7:30 p.m. Wednesday, January 31

Reading / Conversation with Robert Boyers,
Multi-Purpose Room, Campus Center West Addition. See map.

Author of the eternally popular how-to book, The Joy of Writing Sex: A Guide for Fiction Writers (1996), Elizabeth Benedict applies her talents to retelling the story of her recent encounter with cancer in Rewriting Illness: A View of My Own (2023).

NPR’s Mara Liasson called it “startling, self-aware, and wickedly funny,” and Professor Kathy G. Niknejad, MD, of Harvard Medical School said, "Her surprisingly entertaining memoir should be required reading for every medical student, resident, and physician – an ideal teaching tool."

Benedict’s 1985 novel, Slow Dancing, was a National Book Award Finalist. She has served on the fiction faculty of the New York State Summer Writers Institute since 1997.

Elizabeth Benedict is a bestselling novelist, journalist, teacher of creative writing, editor, and writing coach. She has published five acclaimed novels, including the bestseller Almost and the National Book Award finalist Slow Dancing, and hundreds of reviews, essays, and articles. She is the editor of three acclaimed anthologies, the New York Times Bestseller What My Mother Gave Me: Thirty-one Women on the Gifts That Mattered Most (Algonquin 2013), Mentors, Muses & Monsters: 30 Writers on the People Who Changed Their Lives (Simon & Schuster; SUNY Press), and Me, My Hair and I: 27 Women Untangle an Obsession (Algonquin 2015).

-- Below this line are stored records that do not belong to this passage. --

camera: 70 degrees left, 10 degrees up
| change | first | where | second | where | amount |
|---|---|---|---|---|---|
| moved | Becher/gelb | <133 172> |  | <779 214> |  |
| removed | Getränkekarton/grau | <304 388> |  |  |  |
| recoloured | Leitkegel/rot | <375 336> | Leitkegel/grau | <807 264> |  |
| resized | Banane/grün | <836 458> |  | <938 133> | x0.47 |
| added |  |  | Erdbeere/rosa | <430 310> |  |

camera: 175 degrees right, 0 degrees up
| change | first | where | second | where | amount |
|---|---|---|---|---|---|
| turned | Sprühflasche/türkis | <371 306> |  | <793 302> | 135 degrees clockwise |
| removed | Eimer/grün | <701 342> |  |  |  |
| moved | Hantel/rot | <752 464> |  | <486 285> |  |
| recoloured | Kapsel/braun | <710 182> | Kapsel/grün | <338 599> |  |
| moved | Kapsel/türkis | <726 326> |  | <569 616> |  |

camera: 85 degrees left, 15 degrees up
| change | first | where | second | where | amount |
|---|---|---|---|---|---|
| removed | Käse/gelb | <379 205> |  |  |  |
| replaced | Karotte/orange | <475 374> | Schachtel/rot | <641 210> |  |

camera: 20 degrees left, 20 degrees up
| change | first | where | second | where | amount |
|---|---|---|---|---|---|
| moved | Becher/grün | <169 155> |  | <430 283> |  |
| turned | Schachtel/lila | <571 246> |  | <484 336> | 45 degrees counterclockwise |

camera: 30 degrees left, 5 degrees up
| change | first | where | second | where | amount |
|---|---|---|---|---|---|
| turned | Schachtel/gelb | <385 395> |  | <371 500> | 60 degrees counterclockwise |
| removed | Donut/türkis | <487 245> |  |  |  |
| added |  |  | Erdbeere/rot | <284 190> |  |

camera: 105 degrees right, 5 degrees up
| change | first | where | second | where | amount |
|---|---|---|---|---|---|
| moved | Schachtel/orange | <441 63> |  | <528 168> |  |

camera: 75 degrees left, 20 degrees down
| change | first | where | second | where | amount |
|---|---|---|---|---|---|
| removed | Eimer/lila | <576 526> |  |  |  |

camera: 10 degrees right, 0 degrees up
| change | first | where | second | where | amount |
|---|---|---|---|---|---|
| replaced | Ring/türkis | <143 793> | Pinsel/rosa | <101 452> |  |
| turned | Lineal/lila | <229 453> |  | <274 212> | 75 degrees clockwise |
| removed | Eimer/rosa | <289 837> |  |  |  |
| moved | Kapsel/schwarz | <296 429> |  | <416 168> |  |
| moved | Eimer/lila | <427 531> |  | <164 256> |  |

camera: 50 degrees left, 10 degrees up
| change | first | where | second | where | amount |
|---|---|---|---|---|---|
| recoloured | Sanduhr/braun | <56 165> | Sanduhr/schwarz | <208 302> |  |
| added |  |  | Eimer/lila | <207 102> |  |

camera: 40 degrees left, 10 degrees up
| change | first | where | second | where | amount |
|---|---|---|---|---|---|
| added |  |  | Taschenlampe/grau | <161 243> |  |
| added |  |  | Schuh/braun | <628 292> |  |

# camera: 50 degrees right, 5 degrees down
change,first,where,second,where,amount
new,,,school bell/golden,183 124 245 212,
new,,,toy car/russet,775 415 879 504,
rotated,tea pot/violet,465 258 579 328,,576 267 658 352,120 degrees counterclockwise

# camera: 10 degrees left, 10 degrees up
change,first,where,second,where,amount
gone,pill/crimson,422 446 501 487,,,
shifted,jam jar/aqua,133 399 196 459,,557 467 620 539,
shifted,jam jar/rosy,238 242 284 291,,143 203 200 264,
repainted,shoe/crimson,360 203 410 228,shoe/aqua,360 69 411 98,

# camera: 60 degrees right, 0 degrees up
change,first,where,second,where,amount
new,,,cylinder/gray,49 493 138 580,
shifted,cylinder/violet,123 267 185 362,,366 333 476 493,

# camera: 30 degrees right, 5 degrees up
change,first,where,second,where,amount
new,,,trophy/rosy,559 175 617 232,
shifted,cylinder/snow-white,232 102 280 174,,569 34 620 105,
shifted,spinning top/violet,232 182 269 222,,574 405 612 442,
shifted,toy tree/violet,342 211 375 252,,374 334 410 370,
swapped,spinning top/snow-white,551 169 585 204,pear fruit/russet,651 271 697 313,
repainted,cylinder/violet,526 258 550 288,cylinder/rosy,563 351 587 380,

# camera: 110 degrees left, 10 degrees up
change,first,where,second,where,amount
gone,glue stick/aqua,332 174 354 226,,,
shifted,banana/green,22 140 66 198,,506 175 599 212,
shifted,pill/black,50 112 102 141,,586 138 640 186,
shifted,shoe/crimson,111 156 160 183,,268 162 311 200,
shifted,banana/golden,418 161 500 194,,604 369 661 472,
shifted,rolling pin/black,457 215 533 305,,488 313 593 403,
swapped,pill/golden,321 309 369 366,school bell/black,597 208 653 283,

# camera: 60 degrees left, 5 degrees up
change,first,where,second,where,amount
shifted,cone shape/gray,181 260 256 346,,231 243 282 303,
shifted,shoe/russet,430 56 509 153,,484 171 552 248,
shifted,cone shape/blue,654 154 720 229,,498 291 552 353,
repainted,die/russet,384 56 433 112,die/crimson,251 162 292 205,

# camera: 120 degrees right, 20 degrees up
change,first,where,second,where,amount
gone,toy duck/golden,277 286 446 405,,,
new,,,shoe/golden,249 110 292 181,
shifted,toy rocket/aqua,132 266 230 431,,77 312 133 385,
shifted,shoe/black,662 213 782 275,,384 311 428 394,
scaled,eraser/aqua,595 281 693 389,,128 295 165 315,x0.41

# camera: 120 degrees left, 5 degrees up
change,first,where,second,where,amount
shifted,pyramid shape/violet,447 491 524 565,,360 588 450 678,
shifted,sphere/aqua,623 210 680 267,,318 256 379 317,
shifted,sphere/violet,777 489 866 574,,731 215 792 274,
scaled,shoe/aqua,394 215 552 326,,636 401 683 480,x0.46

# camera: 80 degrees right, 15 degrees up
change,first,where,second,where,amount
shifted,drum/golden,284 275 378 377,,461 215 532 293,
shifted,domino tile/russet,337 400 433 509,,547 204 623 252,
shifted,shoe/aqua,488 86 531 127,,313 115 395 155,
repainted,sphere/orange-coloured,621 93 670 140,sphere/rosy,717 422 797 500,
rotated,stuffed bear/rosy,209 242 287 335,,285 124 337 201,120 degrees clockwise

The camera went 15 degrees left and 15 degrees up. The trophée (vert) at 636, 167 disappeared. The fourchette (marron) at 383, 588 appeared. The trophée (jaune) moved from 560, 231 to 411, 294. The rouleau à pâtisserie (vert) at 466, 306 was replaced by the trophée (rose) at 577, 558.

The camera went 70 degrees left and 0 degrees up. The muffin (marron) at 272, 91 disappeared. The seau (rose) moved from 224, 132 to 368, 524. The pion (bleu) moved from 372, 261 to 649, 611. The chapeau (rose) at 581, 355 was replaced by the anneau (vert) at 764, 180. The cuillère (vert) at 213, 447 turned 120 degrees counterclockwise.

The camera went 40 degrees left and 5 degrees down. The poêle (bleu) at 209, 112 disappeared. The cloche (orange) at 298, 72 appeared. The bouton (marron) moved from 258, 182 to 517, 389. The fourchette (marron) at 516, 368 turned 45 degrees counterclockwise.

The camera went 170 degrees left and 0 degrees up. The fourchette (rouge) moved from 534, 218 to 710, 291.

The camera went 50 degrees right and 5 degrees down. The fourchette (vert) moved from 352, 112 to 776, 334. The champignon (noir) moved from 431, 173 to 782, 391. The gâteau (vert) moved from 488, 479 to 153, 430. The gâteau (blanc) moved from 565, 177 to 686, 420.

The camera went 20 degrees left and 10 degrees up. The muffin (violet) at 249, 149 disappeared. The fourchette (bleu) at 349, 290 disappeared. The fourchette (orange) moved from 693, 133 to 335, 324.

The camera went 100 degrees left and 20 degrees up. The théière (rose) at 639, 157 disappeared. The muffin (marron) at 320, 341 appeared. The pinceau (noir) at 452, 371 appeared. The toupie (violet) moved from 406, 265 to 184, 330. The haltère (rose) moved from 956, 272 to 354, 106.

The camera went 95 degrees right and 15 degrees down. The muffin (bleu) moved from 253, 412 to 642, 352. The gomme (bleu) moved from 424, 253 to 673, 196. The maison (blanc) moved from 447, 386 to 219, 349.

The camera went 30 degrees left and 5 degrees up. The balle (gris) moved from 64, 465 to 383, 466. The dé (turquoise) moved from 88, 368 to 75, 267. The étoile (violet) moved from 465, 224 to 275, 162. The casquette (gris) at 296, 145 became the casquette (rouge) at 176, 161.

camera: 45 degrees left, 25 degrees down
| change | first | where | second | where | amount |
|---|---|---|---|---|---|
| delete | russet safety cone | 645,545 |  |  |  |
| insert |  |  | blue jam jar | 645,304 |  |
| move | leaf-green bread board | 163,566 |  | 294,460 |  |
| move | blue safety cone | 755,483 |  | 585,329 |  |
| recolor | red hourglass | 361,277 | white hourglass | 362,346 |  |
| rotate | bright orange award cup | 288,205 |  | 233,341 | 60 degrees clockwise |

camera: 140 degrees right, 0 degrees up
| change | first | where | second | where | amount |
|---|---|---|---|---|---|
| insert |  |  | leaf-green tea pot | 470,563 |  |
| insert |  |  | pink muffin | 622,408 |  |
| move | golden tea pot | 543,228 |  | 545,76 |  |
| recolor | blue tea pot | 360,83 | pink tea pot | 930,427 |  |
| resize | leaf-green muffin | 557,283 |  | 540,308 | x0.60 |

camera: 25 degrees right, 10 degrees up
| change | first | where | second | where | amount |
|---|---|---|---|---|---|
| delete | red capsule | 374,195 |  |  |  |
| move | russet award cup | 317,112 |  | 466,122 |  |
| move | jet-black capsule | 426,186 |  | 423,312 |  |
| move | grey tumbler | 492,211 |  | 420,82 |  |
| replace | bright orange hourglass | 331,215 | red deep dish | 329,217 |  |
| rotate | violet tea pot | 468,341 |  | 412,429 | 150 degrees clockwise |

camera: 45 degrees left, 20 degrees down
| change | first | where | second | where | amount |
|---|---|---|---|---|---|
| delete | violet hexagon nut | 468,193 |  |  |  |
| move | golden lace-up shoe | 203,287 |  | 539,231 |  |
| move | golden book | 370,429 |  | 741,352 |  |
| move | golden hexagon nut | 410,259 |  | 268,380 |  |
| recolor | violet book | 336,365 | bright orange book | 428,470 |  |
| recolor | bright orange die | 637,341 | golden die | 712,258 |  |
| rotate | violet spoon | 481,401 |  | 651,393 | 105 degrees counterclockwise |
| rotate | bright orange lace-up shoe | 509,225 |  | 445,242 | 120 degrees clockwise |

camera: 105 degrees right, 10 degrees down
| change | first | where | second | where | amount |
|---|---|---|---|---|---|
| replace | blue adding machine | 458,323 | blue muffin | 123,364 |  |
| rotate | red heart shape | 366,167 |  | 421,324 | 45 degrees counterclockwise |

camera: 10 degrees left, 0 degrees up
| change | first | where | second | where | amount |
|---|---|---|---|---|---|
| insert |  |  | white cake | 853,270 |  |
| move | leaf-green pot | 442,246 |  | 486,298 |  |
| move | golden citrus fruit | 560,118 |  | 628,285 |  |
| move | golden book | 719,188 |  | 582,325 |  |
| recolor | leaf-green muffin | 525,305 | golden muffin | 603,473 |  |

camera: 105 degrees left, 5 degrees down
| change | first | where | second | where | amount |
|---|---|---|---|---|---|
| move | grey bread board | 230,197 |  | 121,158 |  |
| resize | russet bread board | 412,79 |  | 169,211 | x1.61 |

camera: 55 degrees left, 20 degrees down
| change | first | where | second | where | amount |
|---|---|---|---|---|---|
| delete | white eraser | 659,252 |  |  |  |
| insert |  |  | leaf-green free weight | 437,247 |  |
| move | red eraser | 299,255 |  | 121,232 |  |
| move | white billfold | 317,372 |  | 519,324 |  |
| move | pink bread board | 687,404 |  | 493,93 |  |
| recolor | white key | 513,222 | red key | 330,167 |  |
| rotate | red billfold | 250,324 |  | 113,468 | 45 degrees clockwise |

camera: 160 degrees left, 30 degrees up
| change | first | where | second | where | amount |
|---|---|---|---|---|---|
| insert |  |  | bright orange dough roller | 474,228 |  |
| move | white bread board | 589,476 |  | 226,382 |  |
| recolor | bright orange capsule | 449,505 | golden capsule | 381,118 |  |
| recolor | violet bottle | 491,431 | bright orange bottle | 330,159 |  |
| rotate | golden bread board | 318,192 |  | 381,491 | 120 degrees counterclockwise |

Benedict has taught fiction and non-fiction writing at Barnard College, the New School, Princeton University, the Iowa Writers’ Workshop, Swarthmore College, and MIT and has written for many publications, including The Huffington Post, The Rumpus, The New York Times, Real Simple, Salmagundi, Daedalus, Esquire, Tin House, Harper’s Bazaar, and The American Prospect

Elizabeth Benedict's Rewriting Illness: A View of My Own 
Praise for Rewriting Illness: A View of My Own

“A frank, riveting, often hilarious memoir.” –Claire Messud

“Elizabeth Benedict’s eighth book will mess with you — in irresistible ways. Despite its scary subject, this chronicle reads more like a breathtaking whodunnit — or rather, a whatdunnit… Best of all, Benedict’s writing sparkles.”  Joan Frank, Boston Globe 

“You can whip through Rewriting Illness in an evening. Short chapters with snappy titles transform a book about illness and recovery into a thriller….  Jesse Kornbluth, Head Butler


“When I finished the book, I felt like I had made a new friend, and all I wanted was to keep our conversation going. This is more than a memoir, it’s an experience.” –Lori Gottlieb, Maybe You Should Talk to Someone

Cosponsored by UAlbany’s Women in Science and Health Network (WISH).